Several years ago in a Yahoo groups forum, a creationist had posted/regurgitated the sea-sodium claim pointing out that it showed that the earth could be no older than several millions of years. After educating him on residence times (including aluminum's residence time of 100 years, which H. Morris had mentioned in passing and dismissed with a "huh, wonder what that could mean"), to which he admitted that this claim was wrong and that he shouldn't use it, I posed that same question to him: if your position is that the earth is only about 10,000 years old, then doesn't using a claim that the earth is several millions of years of just disprove your own position? His response was that it didn't matter at all to him if the earth were found to be millions of years old,
just so long as it isn't billions of years old like science says it is.

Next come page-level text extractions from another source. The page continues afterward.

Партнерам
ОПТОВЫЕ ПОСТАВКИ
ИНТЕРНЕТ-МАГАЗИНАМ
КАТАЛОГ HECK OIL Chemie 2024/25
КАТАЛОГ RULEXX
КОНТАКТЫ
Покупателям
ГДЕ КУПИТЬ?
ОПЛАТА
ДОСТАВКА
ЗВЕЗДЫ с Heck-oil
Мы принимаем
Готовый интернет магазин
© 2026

IOW, the creationist goal isn't to come up with the age of the earth or ages that are consistent with their pre-determined conclusion, but solely to
disprove science.
That exchange also provided me with a big "a-ha!". I also asked him why he kept using such lame and unconvincing arguments. He responded with, "you only find them unconvincing because
you are not already convinced." Aha! So the truth or validity of a creationist claim does not matter, but rather what really matters, the only thing that matters, is that
the claim sound convincing. And to whom especially must the claim sound convincing? To those who are already convinced: the creationists themselves.
Also, despite his having admitted that his sea-sodium claim was wrong, a month or two later I saw him still using it on somebody else. When I cut in to remind him of what he had admitted, he immediately left that discussion ... and I think also didn't post for a while. That taught more something about their ethics and tactics. Or did it just reenforce what I had already learned?